First, a little background. The Weakonomist loves swimming and was a bit of a chlorine junky years ago. But a bout of laziness and having the opposite build of an ideal swimmer (long legs, short arms, *ahem* somewhat round torso) lead to a career peak at “high school record”. But watching swimming can be quite boring for most viewers however somehow Phelps’s greatness has elevated the sport for everyone. As a result Phelps has picked up a lot of endorsements. In addition to Subway he works with Omega, Proctor & Gamble, Visa, and Speedo, among surely others. During the Olympics Subway is running tons of commercials, but Phelps is absent. Did he send out a bad tweet or say something stupid?

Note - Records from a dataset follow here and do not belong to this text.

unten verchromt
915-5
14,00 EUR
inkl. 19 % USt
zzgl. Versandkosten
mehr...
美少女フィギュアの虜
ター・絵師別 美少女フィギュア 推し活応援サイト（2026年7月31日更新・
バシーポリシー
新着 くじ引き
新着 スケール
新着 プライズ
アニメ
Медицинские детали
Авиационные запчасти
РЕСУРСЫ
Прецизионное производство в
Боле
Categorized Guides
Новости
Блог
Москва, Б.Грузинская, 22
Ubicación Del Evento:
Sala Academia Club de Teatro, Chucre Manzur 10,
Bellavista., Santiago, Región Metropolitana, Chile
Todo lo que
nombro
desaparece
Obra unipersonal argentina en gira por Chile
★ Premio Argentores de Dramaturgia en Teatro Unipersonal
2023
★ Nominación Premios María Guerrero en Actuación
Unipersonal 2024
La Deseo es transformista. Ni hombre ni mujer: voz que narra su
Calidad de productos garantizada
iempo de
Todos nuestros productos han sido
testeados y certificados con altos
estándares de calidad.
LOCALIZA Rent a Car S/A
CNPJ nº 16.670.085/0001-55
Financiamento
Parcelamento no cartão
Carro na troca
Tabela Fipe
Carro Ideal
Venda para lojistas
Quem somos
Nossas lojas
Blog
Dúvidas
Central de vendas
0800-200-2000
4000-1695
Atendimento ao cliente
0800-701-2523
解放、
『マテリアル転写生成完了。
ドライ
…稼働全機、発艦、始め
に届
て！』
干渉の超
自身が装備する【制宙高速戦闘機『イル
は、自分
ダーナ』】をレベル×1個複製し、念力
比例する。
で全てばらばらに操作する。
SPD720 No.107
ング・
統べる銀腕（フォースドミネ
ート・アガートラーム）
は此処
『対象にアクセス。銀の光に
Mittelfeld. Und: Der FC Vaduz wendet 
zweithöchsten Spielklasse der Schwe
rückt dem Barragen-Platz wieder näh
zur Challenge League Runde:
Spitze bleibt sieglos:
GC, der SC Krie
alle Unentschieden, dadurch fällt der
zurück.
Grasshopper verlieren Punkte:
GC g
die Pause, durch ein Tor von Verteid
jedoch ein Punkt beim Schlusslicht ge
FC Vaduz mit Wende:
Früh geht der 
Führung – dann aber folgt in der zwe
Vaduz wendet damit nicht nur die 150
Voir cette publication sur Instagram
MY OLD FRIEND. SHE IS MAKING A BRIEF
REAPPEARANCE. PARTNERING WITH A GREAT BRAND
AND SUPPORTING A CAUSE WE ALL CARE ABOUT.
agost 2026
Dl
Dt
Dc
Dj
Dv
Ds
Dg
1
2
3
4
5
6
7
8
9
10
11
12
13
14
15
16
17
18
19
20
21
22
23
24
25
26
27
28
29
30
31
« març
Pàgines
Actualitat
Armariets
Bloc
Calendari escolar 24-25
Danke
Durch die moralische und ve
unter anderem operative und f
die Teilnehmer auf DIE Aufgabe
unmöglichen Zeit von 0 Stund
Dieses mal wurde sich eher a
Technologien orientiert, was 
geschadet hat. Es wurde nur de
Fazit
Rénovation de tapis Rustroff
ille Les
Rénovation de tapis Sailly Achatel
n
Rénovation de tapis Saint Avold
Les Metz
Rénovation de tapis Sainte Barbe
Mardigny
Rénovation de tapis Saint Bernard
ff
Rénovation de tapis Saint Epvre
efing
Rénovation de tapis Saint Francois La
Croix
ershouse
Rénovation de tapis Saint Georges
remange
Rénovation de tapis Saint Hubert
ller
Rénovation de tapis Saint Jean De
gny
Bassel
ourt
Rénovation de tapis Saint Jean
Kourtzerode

No. The Olympics have a monopoly on the rights to the athletes competing. That means to be called an “Olympian” you have to give up any other endorsement deals you have for the 30 days that surround the Olympics. Any deals with companies that aren’t “official partners” of the Olympics that is. It’s a rule that allows the Olympics to pimp their sponsors and not have to compete with individual ones. It’s buying access to a monopoly.
Such access gets your company exclusive rights to show your logo all over the Olympics. But perhaps even better, you can continue to advertise with your Olympian endorsers. So you can see Michael Phelps on the Omega website, in P&G commercials (Head & Shoulders), Visa ads, and any other sponsor he may have that pays the price to play. But you won’t see him in the Subway ads because while they paid for commercials on airtime, they didn’t pay to be a sponsor of the games. Notice the commercials and how they say “official sponsor of athletes everywhere”. No doubt some kind of shot at the Olympic rules.
The rule that bans such endorsement activity is apparently called Rule 40. And a number of athletes this year decided they wouldn’t be silent about it. Notably, the loudest voices come from the most financially stable competitors. But their voices are louder so they speak for their teammates who have to work other jobs in addition to training.
The counterargument of course is the advantages the Olympics affords all these athletes. Take Phelps, or his more charismatic NBC-generated rival, Ryan Lochte. Without the Olympics, who would watch them? The Olympics provides the forum that makes these people superstars. Other than the basketball team and some sports like beach volleyball and tennis, there’s not enough revenue outside of the Olympics to support these athletes at this level. So the Olympic committee deserves that revenue for elevating the sport. Then those athletes can use their new elevation for endorsements after the Olympics are over. It’s only 30 days out of 4 years. After all, the Olympics organization is a non-profit.
I can see the point the Olympic committee is making, but these restrictions don’t really exist anywhere else in the world and people get by just fine. Expect to see some changes in the future if more athletes get vocal. Or, perhaps they’ll get creative. Phelps has been wearing headphones up until the last possible second in each race. The company says they do not sponsor him. However, don’t be surprised if they don’t start after the Olympics.